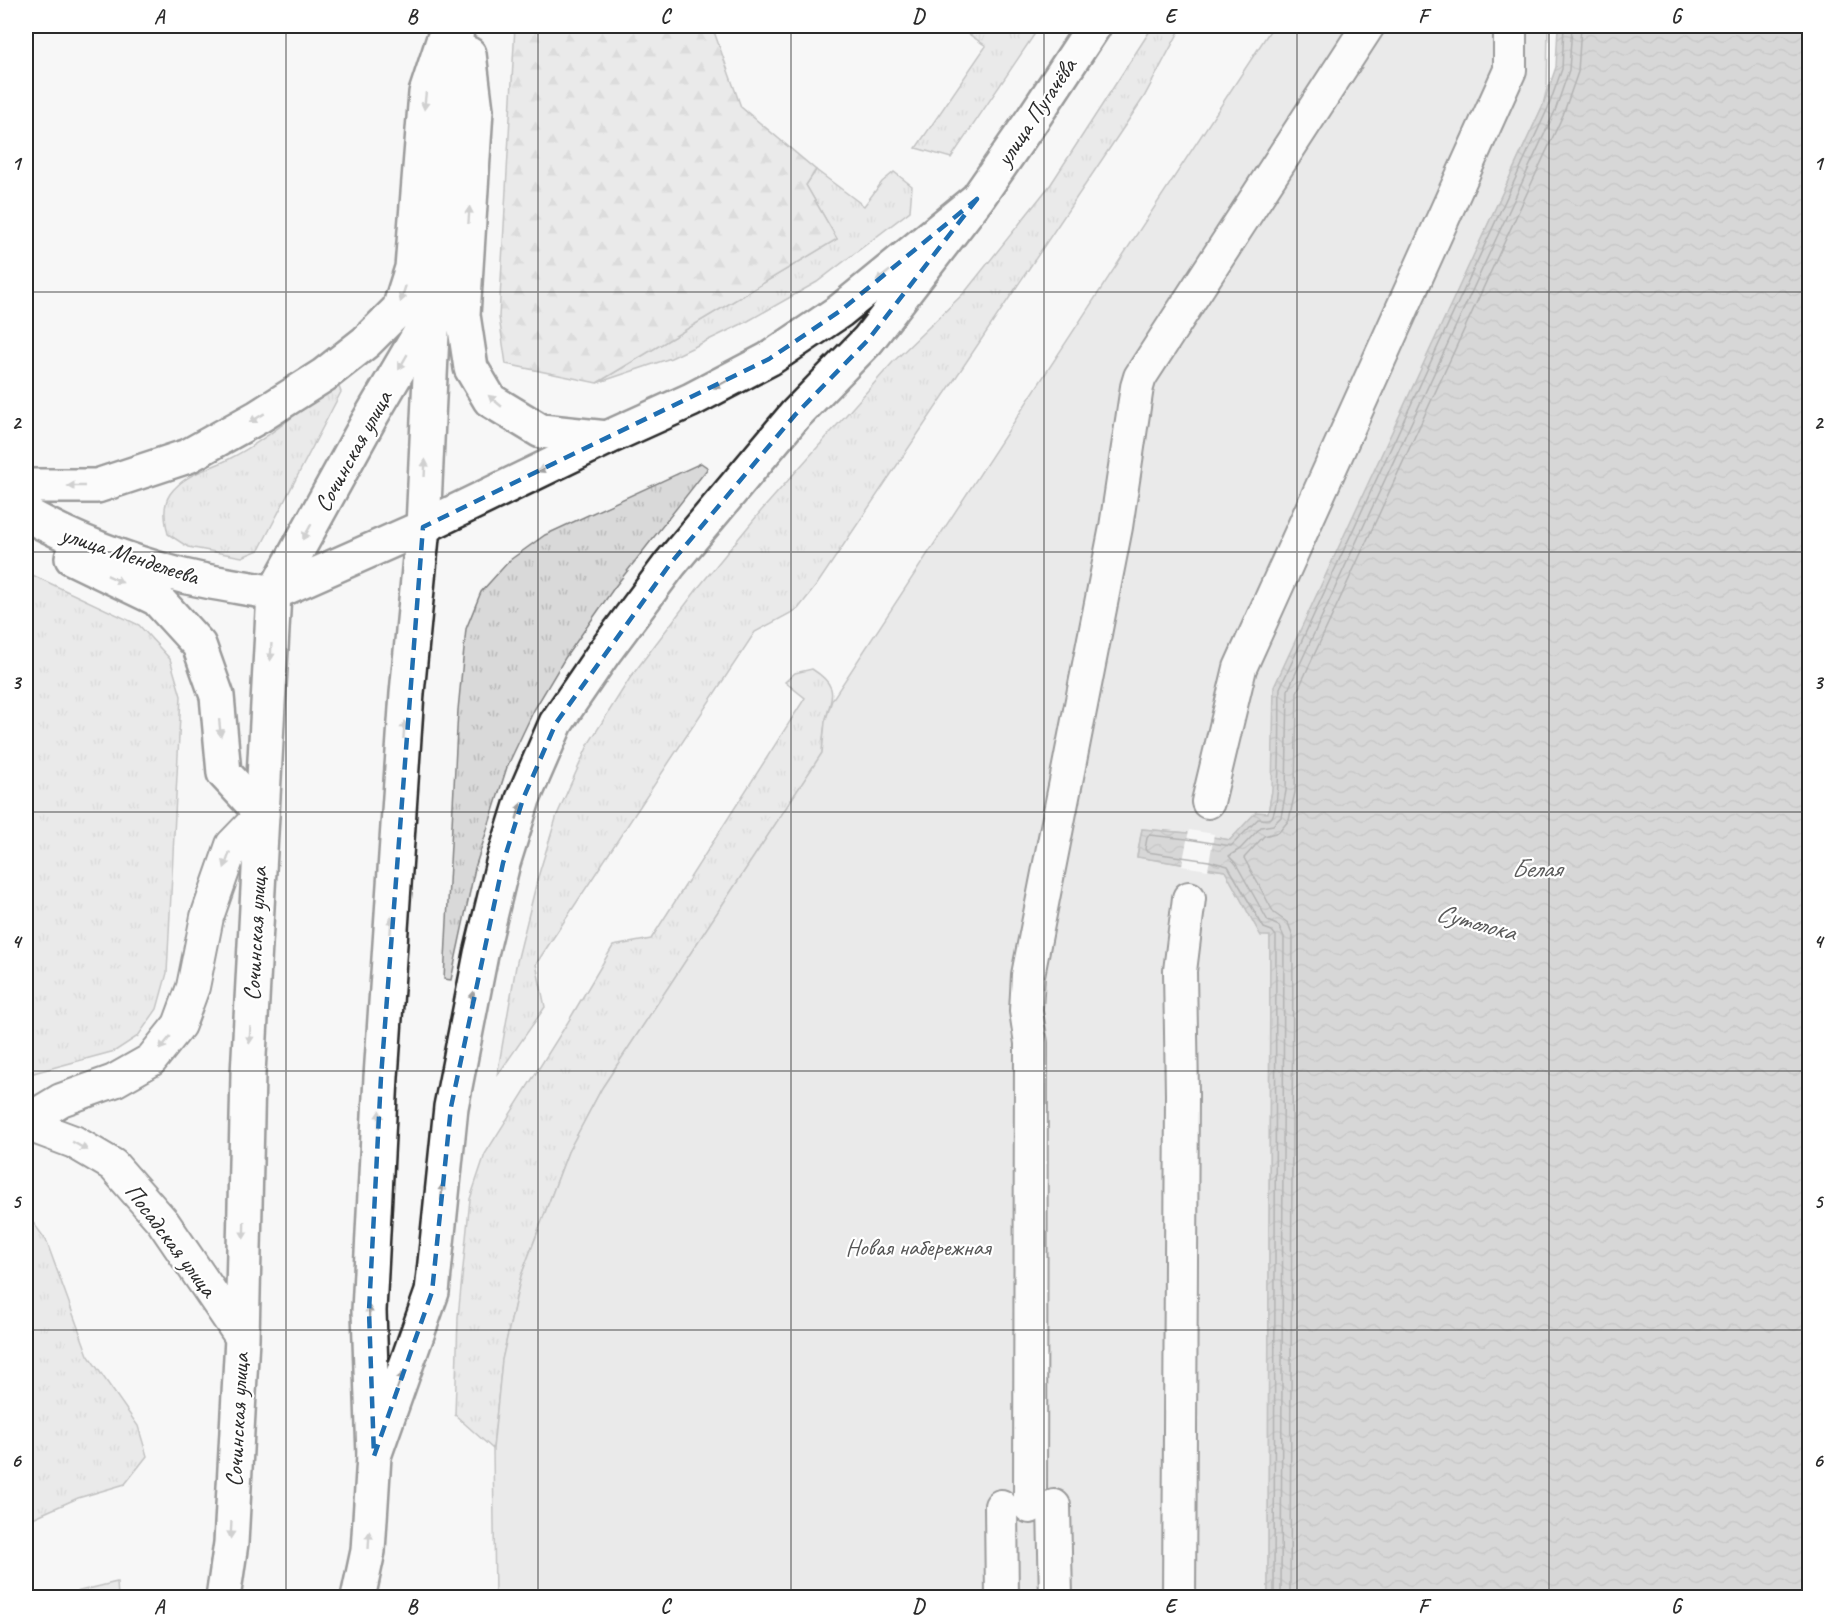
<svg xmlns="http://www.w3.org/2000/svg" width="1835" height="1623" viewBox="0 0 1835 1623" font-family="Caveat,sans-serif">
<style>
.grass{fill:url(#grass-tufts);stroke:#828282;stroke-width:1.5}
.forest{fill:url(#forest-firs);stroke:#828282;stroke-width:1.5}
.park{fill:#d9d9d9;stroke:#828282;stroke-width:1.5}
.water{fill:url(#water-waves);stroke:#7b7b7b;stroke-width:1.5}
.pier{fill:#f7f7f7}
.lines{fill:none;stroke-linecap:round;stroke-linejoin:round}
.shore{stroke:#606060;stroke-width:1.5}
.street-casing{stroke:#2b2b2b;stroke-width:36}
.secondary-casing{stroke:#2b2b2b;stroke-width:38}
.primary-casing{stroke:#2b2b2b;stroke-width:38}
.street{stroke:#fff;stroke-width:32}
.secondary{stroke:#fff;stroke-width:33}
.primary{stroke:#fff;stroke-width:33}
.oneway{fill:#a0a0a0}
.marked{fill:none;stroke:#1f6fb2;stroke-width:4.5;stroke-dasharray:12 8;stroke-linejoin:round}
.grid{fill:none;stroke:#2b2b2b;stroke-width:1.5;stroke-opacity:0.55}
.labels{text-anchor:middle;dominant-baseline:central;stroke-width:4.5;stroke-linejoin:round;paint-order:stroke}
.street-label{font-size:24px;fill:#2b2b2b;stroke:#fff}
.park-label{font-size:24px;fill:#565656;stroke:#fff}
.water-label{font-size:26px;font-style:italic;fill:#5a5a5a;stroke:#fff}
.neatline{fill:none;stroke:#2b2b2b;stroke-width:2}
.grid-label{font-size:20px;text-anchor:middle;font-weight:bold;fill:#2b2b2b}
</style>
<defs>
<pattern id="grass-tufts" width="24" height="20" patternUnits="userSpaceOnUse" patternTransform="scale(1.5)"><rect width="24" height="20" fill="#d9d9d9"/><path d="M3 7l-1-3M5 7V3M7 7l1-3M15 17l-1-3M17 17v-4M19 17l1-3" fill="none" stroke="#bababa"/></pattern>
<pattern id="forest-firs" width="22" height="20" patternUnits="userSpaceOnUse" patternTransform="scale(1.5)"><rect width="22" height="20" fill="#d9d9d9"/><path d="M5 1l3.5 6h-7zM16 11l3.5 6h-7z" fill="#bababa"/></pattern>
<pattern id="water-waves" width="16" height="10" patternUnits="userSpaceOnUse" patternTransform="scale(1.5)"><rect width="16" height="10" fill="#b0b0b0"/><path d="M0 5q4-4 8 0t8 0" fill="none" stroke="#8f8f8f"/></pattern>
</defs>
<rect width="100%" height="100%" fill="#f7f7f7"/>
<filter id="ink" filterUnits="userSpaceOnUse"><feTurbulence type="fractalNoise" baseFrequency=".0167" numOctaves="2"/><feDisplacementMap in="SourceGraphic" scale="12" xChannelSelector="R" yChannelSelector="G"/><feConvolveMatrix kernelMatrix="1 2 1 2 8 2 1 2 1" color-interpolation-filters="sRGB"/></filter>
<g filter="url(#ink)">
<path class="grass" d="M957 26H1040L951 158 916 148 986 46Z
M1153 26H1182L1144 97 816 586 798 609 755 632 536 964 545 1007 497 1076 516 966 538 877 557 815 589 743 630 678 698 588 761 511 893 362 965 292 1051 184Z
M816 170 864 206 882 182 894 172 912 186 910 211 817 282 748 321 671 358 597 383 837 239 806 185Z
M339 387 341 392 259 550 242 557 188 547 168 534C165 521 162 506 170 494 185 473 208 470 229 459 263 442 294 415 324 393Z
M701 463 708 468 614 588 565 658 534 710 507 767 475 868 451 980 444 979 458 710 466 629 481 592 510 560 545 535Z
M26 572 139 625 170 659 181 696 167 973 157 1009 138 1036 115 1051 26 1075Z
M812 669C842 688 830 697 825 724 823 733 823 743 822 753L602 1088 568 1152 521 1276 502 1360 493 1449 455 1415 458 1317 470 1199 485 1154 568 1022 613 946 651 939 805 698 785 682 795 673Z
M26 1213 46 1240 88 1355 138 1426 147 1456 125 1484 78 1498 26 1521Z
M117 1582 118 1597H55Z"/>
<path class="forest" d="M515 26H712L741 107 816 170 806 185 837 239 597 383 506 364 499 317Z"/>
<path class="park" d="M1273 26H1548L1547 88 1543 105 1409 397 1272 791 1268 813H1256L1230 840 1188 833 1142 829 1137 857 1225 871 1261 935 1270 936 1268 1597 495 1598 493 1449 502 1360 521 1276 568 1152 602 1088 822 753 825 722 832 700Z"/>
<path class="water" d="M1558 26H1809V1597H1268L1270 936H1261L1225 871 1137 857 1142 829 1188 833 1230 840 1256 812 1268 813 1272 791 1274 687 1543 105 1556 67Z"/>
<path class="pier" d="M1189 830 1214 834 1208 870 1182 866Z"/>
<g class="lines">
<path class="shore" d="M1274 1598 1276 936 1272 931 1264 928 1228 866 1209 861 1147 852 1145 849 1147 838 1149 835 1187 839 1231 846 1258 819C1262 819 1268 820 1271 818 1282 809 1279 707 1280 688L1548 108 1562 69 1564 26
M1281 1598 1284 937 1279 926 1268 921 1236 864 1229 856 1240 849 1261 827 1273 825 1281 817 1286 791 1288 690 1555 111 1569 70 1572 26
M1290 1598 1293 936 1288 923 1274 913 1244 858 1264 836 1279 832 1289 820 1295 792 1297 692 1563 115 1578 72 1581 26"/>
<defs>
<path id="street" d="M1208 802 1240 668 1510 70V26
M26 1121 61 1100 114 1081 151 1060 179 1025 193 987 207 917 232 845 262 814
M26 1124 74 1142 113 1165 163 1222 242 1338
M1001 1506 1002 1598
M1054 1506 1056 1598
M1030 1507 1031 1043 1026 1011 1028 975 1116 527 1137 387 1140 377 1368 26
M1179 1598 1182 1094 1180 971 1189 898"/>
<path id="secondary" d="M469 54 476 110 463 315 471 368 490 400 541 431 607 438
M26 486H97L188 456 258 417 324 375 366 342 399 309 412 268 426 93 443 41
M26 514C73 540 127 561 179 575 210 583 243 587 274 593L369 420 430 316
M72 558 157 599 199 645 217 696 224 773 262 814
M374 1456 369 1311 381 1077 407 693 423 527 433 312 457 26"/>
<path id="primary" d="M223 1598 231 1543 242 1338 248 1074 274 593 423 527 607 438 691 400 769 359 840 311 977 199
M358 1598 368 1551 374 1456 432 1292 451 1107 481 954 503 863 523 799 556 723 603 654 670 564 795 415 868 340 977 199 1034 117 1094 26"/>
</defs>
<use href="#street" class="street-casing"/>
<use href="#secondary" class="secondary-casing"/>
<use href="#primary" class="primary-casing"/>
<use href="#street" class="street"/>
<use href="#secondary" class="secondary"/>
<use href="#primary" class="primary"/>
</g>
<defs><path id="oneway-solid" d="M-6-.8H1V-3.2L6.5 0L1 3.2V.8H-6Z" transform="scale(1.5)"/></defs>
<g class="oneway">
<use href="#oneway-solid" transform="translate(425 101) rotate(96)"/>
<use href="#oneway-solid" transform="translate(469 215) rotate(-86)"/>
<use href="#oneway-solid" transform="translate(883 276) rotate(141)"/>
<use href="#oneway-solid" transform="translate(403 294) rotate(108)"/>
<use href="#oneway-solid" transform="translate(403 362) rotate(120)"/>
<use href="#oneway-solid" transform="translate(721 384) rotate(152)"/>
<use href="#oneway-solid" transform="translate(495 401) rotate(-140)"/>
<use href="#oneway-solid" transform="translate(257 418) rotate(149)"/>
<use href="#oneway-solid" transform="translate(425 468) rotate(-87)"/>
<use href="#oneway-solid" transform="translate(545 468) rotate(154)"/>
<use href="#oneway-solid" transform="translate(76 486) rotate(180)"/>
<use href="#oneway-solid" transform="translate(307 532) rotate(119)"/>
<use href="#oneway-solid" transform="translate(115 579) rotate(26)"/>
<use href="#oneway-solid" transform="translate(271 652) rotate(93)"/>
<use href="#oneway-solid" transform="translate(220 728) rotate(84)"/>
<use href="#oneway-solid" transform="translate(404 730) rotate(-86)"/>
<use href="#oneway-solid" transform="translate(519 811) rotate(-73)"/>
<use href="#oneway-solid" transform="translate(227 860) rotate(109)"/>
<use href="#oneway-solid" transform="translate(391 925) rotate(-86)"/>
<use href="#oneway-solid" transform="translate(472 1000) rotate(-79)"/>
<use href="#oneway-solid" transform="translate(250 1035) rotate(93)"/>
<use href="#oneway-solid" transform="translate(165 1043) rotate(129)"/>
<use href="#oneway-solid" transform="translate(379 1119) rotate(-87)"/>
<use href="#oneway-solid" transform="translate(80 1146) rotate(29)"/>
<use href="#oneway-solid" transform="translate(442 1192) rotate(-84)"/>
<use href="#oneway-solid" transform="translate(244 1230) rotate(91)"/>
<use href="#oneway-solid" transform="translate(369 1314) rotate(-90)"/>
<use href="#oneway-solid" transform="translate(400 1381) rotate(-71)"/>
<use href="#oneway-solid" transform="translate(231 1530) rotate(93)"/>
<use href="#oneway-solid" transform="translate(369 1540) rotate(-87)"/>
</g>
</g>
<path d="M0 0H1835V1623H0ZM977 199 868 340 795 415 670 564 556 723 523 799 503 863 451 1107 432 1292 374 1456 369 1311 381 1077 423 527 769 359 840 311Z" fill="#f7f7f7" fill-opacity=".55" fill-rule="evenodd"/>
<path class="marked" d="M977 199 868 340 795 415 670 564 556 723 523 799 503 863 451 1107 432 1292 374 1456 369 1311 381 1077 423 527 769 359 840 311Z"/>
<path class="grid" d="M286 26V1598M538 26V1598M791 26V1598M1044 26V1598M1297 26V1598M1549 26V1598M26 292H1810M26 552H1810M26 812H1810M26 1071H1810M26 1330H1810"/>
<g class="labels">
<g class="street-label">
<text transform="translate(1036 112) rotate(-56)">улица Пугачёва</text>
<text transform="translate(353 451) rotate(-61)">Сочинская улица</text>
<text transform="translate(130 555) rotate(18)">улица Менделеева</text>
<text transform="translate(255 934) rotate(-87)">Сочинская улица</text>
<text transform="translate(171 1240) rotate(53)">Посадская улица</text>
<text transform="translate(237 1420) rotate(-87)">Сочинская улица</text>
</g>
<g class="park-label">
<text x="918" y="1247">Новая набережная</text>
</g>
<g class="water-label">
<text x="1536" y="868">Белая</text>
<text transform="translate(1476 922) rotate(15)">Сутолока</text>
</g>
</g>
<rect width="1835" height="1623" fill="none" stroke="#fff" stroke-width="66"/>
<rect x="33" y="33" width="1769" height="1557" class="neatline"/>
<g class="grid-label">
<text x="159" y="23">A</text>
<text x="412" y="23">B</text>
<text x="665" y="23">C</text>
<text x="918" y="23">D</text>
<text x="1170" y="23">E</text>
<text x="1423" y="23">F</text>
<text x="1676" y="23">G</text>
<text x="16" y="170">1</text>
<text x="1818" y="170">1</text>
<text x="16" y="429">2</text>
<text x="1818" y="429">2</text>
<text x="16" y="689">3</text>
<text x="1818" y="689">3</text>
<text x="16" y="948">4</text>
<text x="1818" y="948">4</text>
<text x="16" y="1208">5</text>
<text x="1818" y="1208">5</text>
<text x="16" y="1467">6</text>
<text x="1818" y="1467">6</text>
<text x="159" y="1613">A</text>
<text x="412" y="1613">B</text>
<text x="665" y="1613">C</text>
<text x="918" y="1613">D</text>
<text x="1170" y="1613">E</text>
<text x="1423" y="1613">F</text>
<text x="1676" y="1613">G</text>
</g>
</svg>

= = = = = = =

▸ AIM OF THE TASK: Search the records above for the string "lines" and copy each line that holds it.

▸ PROBLEM SOLUTION:
.lines{fill:none;stroke-linecap:round;stroke-linejoin:round}
<g class="lines">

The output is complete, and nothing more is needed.